Kurokawa, a founding member of the Metabolist movement in the 1960s, first gained global attention with futuristic proposals like the Helix City and built works such as the iconic Nakagin Capsule Tower (1972), a poignant symbol of prefabrication, recyclability, and impermanence. Millennium revisits this foundational ethos but powerfully demonstrates how its core principles—growth, change, and organic lifecycles—were translated and expanded upon for a new era. The book meticulously presents a selection of key projects from the 1980s and 1990s, showcasing a dramatic shift in scale and context from his early Japanese works to large-scale, international commissions.
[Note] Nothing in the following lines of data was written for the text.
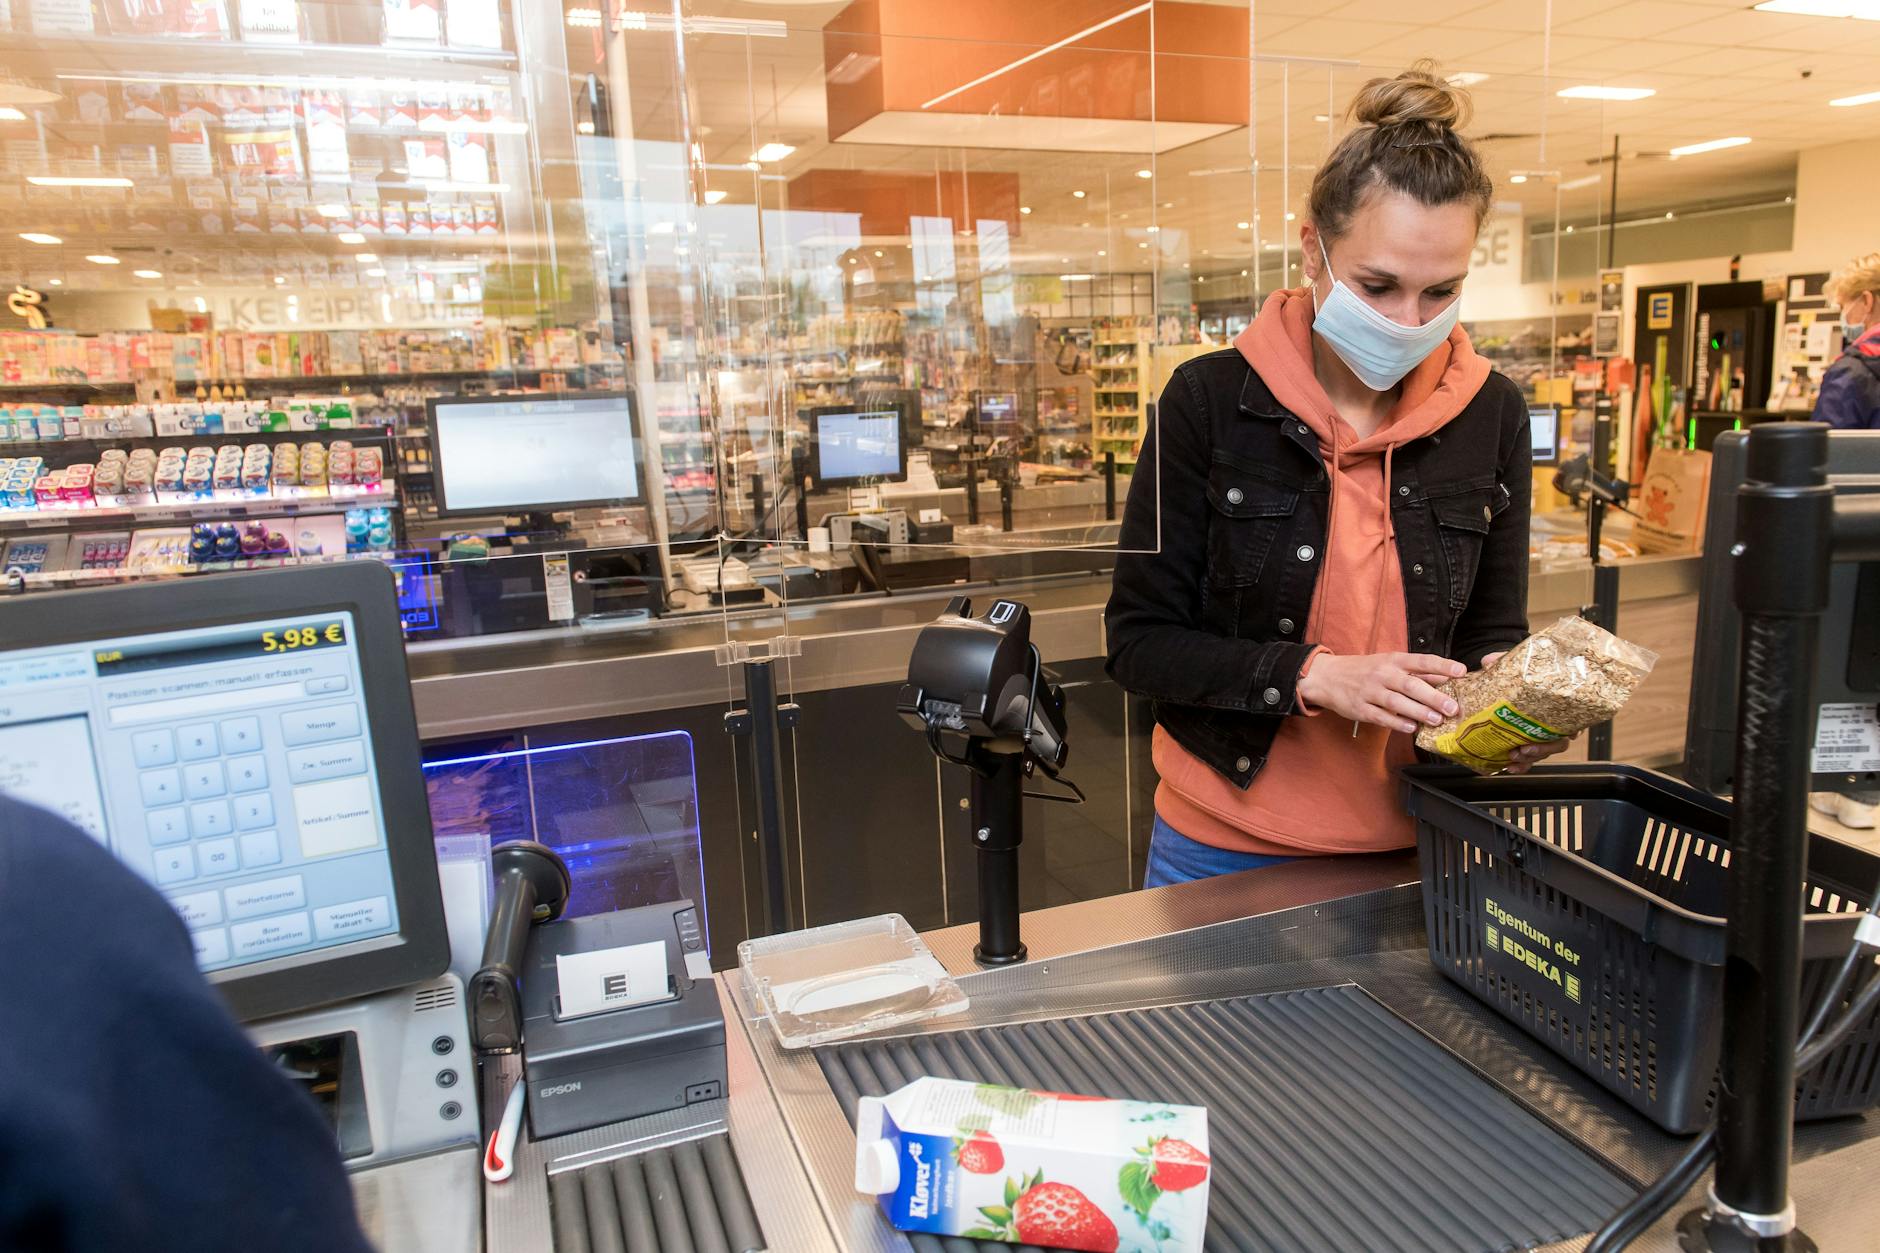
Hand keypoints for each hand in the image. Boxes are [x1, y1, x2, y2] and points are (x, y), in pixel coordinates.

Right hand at [1295, 652, 1466, 733]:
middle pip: (1411, 685)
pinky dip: (1397, 722)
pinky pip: (1381, 716)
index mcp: (1394, 660)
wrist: (1327, 676)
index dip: (1442, 666)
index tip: (1461, 671)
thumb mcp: (1390, 664)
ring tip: (1437, 720)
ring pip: (1397, 702)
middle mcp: (1383, 674)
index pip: (1422, 661)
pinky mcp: (1360, 708)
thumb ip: (1418, 672)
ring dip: (1419, 712)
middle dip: (1434, 697)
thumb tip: (1447, 677)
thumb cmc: (1365, 670)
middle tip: (1453, 708)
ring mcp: (1370, 691)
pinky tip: (1412, 728)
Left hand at [1477, 653, 1575, 773]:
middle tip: (1526, 748)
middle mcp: (1554, 723)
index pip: (1573, 719)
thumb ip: (1501, 661)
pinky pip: (1528, 760)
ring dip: (1530, 758)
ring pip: (1543, 753)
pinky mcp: (1527, 744)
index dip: (1571, 730)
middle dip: (1543, 748)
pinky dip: (1520, 766)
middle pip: (1559, 742)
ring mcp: (1541, 736)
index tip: (1566, 734)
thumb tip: (1488, 662)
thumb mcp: (1511, 665)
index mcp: (1558, 705)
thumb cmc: (1519, 673)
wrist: (1507, 680)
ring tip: (1514, 756)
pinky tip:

The featured projects illustrate Kurokawa’s central theory of “Symbiosis”—a philosophy that sought harmony between contradictory elements: tradition and modernity, nature and technology, the local and the global. This is vividly seen in works like the Hiroshima City Museum of Contemporary Art (1988), where the building subtly integrates with the sacred landscape, and the Kuala Lumpur International Airport (1998), a “green airport” designed as a terminal-in-a-forest that synthesizes advanced engineering with organic, bioclimatic forms. Other major works detailed include the Van Gogh Museum annex in Amsterdam and the National Art Center, Tokyo, each exemplifying his mastery of light, movement, and spatial sequence.

Beyond stunning photography and architectural drawings, the book is deeply enriched by Kurokawa’s own scholarly essays. He articulates concepts like “Interculturalism,” “the Age of Life Principle,” and “the Philosophy of Symbiosis,” arguing for an architecture that moves beyond Western-centric modernism. In this sense, Millennium is a testament to his influence as both a practitioner and a theorist, inspiring a generation of architects to consider architecture as an ecological, cultural, and philosophical practice. For students and scholars, the book offers an essential record of how Japanese Metabolism evolved from a post-war utopian ideal into a nuanced, globally-applicable design language for the new millennium. It solidifies Kurokawa’s legacy as an architect who tirelessly worked to create a more connected and sustainable world through built form.